Think about data preprocessing as a specification, Martin suggests. The challenge becomes: “How do you write a good specification for people who have to independently implement it across a distributed architecture?”
Intel has already incorporated the tools and “sanity checks” that have emerged from this project into OpenFL. “We’re trying to build community around [OpenFL],” he says. “I think it has all the core elements: a strong software engineering team at Intel robust-ifying it for production capability. But hoping that it will also be a trustable open-source project that others can use and contribute to.”

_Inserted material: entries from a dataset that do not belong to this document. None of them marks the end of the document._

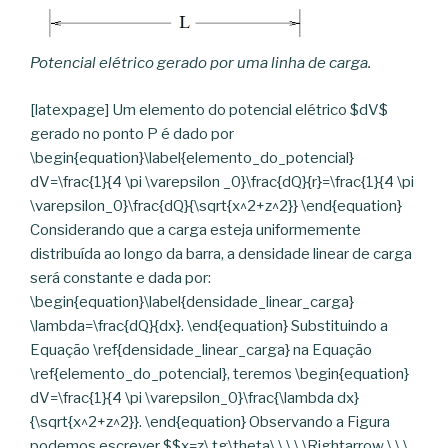
Potencial elétrico gerado por uma linha de carga.
[latexpage] Um elemento do potencial elétrico $dV$
gerado no ponto P é dado por
\begin{equation}\label{elemento_do_potencial}
dV=\frac{1}{4 \pi \varepsilon _0}\frac{dQ}{r}=\frac{1}{4 \pi
\varepsilon_0}\frac{dQ}{\sqrt{x^2+z^2}} \end{equation}
Considerando que a carga esteja uniformemente
distribuída ao longo da barra, a densidade linear de carga
será constante e dada por:
\begin{equation}\label{densidade_linear_carga}
\lambda=\frac{dQ}{dx}. \end{equation} Substituindo a
Equação \ref{densidade_linear_carga} na Equação
\ref{elemento_do_potencial}, teremos \begin{equation}
dV=\frac{1}{4 \pi \varepsilon_0}\frac{\lambda dx}
{\sqrt{x^2+z^2}}. \end{equation} Observando a Figura
podemos escrever $$x=z\,tg\theta\,\,\,\ \Rightarrow \,\,\,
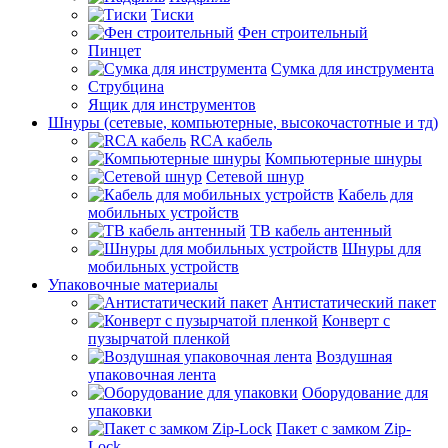
Тиски
Фен строительный
Пинцет
Сумка для инструмента
Струбцина
Ящик для инструментов
Шнуры (сетевые, компьютерные, высокочастотные и тд)
RCA кабель
Компьютерные шнуры
Сетевой шнур
Кабель для
мобильных устройств
ТВ кабель антенный
Шнуры для
мобильных устройств
Упаковочные материалы
Антистатический пакет
Конверт с
пузырчатой пленкой
Воздушная
упаковочная лента
Оборудование для
упаковки
Пакет с замком Zip-
Lock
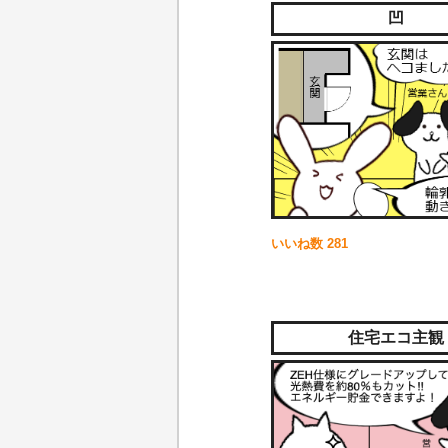
凹
いいね数
281
住宅エコ主観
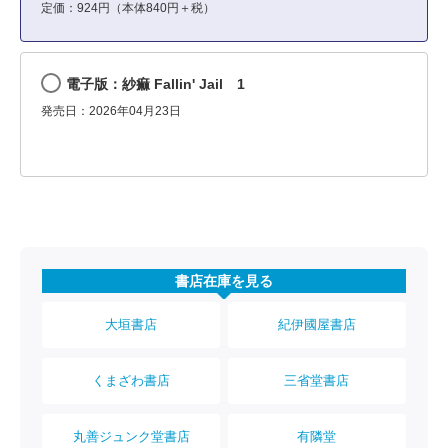
定価：924円（本体840円＋税）
電子版：紗痲 Fallin' Jail 1
発売日：2026年04月23日
書店在庫を見る
大垣書店
紀伊國屋書店
くまざわ書店
三省堂書店
丸善ジュンク堂書店
有隣堂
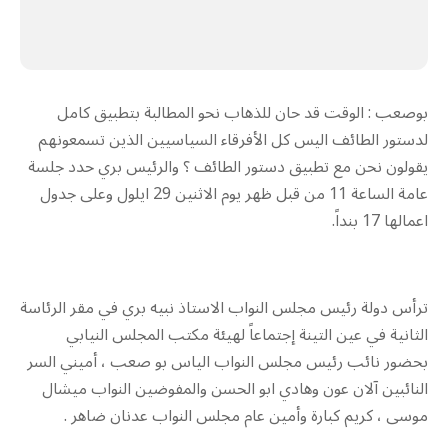
بوصعب : الوقت قد حان للذهاب نحو المطالبة بتطبيق كامل
لدستور الطائف اليس كل الأفرقاء السياسيين الذين تسمعونهم
يقولون نحن مع تطبيق دستور الطائف ؟ والرئيس بري حدد جلسة
عامة الساعة 11 من قبل ظهر يوم الاثنين 29 ايلول وعلى جدول
اعمالها 17 بنداً.
ترأس دولة رئيس مجلس النواب الاستاذ نبيه بري في مقر الرئاسة
الثانية في عين التينة إجتماعاً لهيئة مكتب المجلس النيابي
بحضور نائب رئيس مجلس النواب الياس بو صعب ، أميني السر
النائبين آلان عون وهادي ابو الحسن والمفوضين النواب ميشال
موسى ، كريم كبارة وأمين عام مجلس النواب عدنان ضاهر .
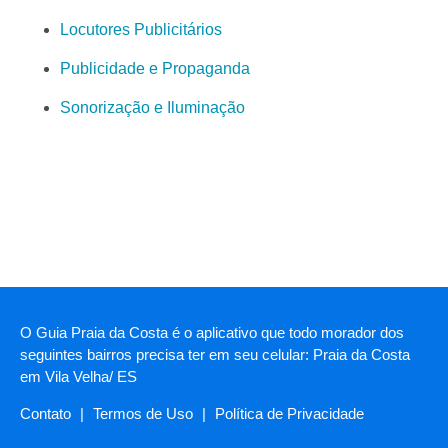
Locutores Publicitários
Publicidade e Propaganda
Sonorização e Iluminação
O Guia Praia da Costa é o aplicativo que todo morador dos
seguintes bairros precisa ter em seu celular: Praia da Costa
em Vila Velha/ ES
Contato
|
Termos de Uso
|
Política de Privacidade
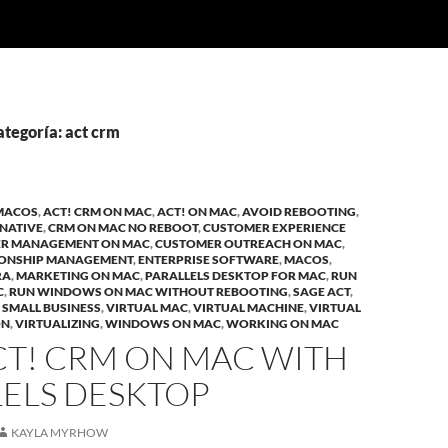
ategoría: act crm
MACOS
,
ACT! CRM ON MAC
,
ACT! ON MAC
,
AVOID REBOOTING
,
NATIVE
,
CRM ON MAC NO REBOOT
,
CUSTOMER EXPERIENCE
R MANAGEMENT ON MAC
,
CUSTOMER OUTREACH ON MAC
,
IONSHIP MANAGEMENT
,
ENTERPRISE SOFTWARE
,
MACOS
,
RA
,
MARKETING ON MAC
,
PARALLELS DESKTOP FOR MAC
,
RUN
C
,
RUN WINDOWS ON MAC WITHOUT REBOOTING
,
SAGE ACT
,
,
SMALL BUSINESS
,
VIRTUAL MAC
,
VIRTUAL MACHINE
,
VIRTUAL
ON
,
VIRTUALIZING
,
WINDOWS ON MAC
,
WORKING ON MAC
CT! CRM ON MAC WITH
LELS DESKTOP
KAYLA MYRHOW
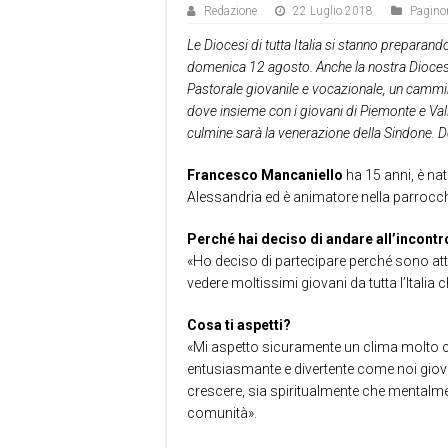
Redazione
22 Luglio 2018
Pagino
Le Diocesi di tutta Italia si stanno prepara
domenica 12 agosto. Anche la nostra Diocesi 
Pastorale giovanile e vocazionale, un cammino
dove insieme con i giovani di Piemonte e Valle
culmine sarà la venerazione della Sindone.
Francesco Mancaniello
ha 15 anni, è na
Alessandria ed è animatore nella parrocc
Perché hai deciso di andare all’incontr
«Ho deciso di partecipare perché sono atti
vedere moltissimi giovani da tutta l’Italia
Cosa ti aspetti?
«Mi aspetto sicuramente un clima molto c
entusiasmante e divertente come noi giov
crescere, sia spiritualmente che mentalmen
comunità».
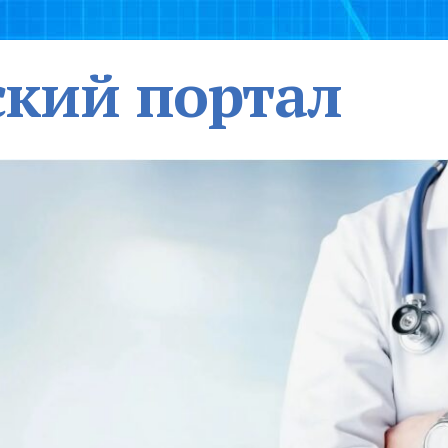
кий портал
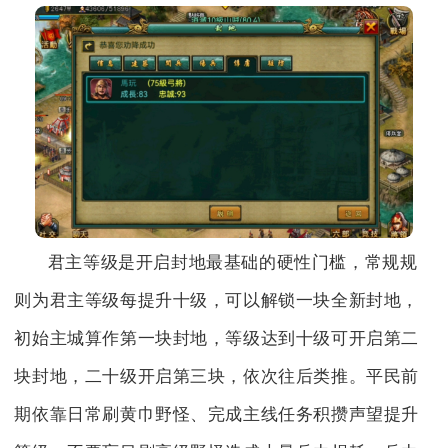
君主等级是开启封地最基础的硬性门槛，常规规
则为君主等级每提升十级，可以解锁一块全新封地，
初始主城算作第一块封地，等级达到十级可开启第二
块封地，二十级开启第三块，依次往后类推。平民前
期依靠日常刷黄巾野怪、完成主线任务积攒声望提升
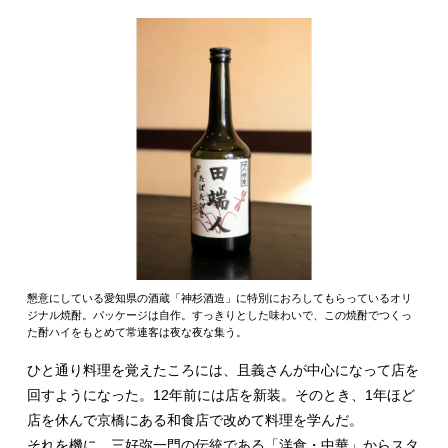
懇意にしている愛知県の酒蔵「神杉酒造」に特別におろしてもらっているオリ
ジナル焼酎。パッケージは自作。すっきりとした味わいで、この焼酎でつくっ
た酎ハイをもとめて常連客は夜な夜な集う。
ひと通り料理を覚えたころには、且義さんが中心になって店を
回すようになった。12年前には店を新装。そのとき、1年ほど
店を休んで京橋にある和食店で改めて料理を学んだ。
それを機に、三好弥一門の伝統である「洋食・中華」からスタ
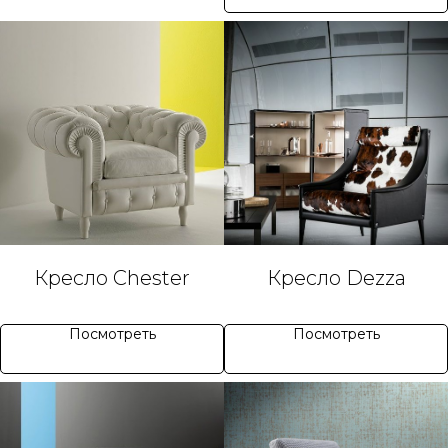
Кресло Chester
Кресло Dezza
Посмотреть
Посмотреть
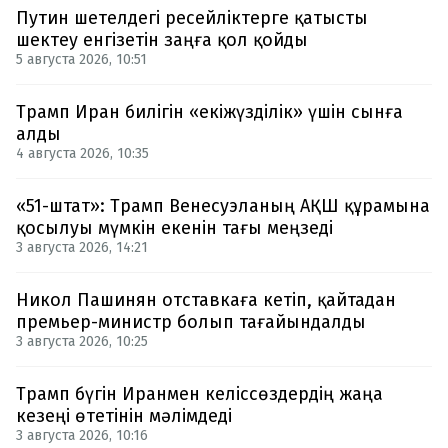
Путин шетелдегі ресейліктерге қатысты
шектеу енгізетін заңға қол қойды
5 августа 2026, 10:51
Трамп Иран билігін «екіжүзділік» үшін сынға
алды
4 августа 2026, 10:35
«51-штат»: Трамп Венесуэланың АҚШ құрамына
қосылуы мүмкін екенін тағы меңзеді
3 августа 2026, 14:21
Никол Пашинян отставкаға кетіп, қайтадан
премьер-министр болып тағайындалды
3 августа 2026, 10:25
Трамп бүгін Иранмен келіссөздердің жаңа
кезеңі өтетінін мәлімдеді
3 августа 2026, 10:16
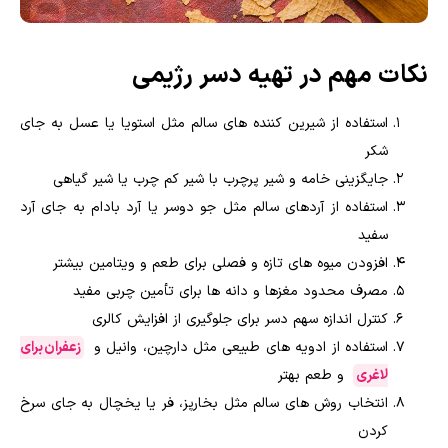
نکات مهم در تهیه دسر رژیمی
استفاده از شیرین کننده های سالم مثل استویا یا عسل به جای
شکر
جایگزینی خامه و شیر پرچرب با شیر کم چرب یا شیر گیاهی
استفاده از آردهای سالم مثل جو دوسر یا آرد بادام به جای آرد
سفید
افزودن میوه های تازه و فصلی برای طعم و ویتامین بیشتر
مصرف محدود مغزها و دانه ها برای تأمین چربی مفید
کنترل اندازه سهم دسر برای جلوگیری از افزایش کالری
استفاده از ادویه های طبیعی مثل دارچین، وانیل و
زعفران برای
لاغری
و طعم بهتر
انتخاب روش های سالم مثل بخارپز، فر یا یخچال به جای سرخ
کردن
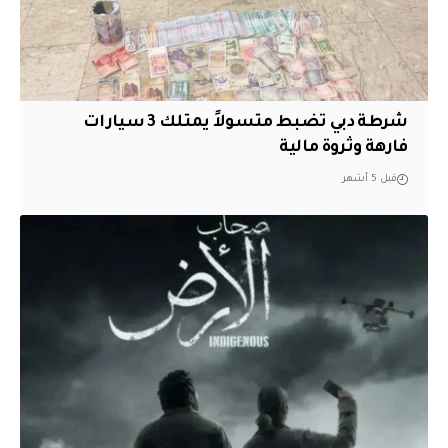
شرطة دبي تضبط متسولاً يمتلك 3 سيارات
فارهة وثروة مالية
قبل 5 أشهر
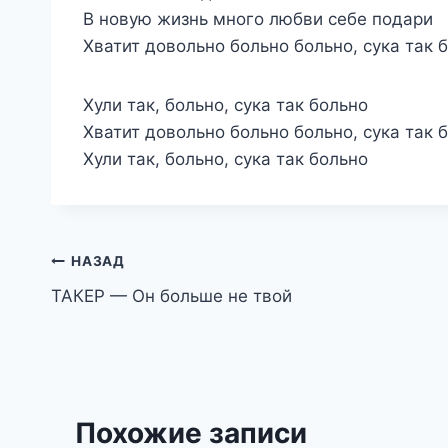
В новую жизнь много любви себе подари
Хватит довольно больно больно, сука так 
Хули так, больно, сука так больно
Хватит довольно больно больно, сука так 
Хули так, больно, сука так больно
Навигация
НАЗАД
ТАКЕР — Он больше не твой
по
записям
Похожие записи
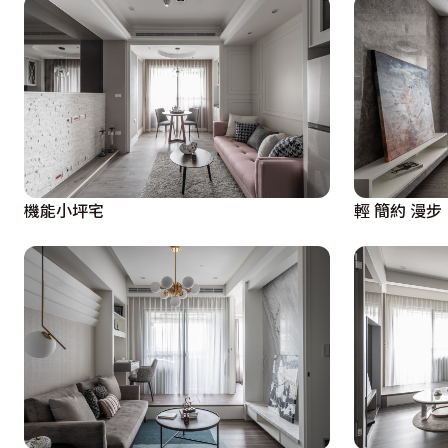
機能小坪宅
輕 簡約 漫步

OpenFL is used by Frontier Development Lab, in which NASA, Mayo Clinic and Intel are studying the effect of cosmic rays on human life; Montefiore, which used OpenFL to gather data from multiple hospitals to predict ARDS deaths in COVID-19 patients; and Aster DM Healthcare, which linked three hospital clusters to train chest x-rays to detect pneumonia.
Members of the glioblastoma federation have also made many suggestions for the next problems to tackle. “We’ve currently opened up this collaborating network of participating sites to pursue further studies that ask different kinds of questions,” Bakas says. He lists patient prognosis, molecular markers, and tumor recurrence as possible areas of focus.
The wealth of options is prompting conversations about creating a persistent federation, Martin says, which will bring its own new challenges and opportunities both technically and on the governance side. “Rather than building a new workload for every experiment, let’s set up the infrastructure, leave it up and running, and build a governance model around how you get an experiment on it.”
Martin is also intrigued to explore how a federated learning model influences our understanding of bias in the data.
“We did some experiments [looking at] how did the consensus model do compared to each institution going it themselves, training on their own data with nothing else… We wanted to make sure they weren’t actually harmed by the federation—as in the model they could train themselves wasn’t better than the consensus model,” he says. “It’s one of the areas I’m most excited about. In the world of machine learning, often we concern ourselves mainly with accuracy metrics, which are very important. But sometimes we misinterpret a drop in accuracy as a failure rather than a signal that there’s something important going on.”
The model is generalizable, but it’s too generalizable. What I meant by that is When you get a model that’s gained knowledge of all of these diverse populations and you want to apply it to your own institution or your own hospital or your own health systems, then you need it to be personalized to your attending patient population. We’ve seen, for example, other instutions that have a predominance of white, Caucasian population. Others have a predominantly African American population. Upon circulation of the final consensus model, federated learning here enables the participating collaborators to personalize this consensus model to their own attending patient population.
So yes, it has gained knowledge from all these diverse data, but it is also focused on the particular attending population.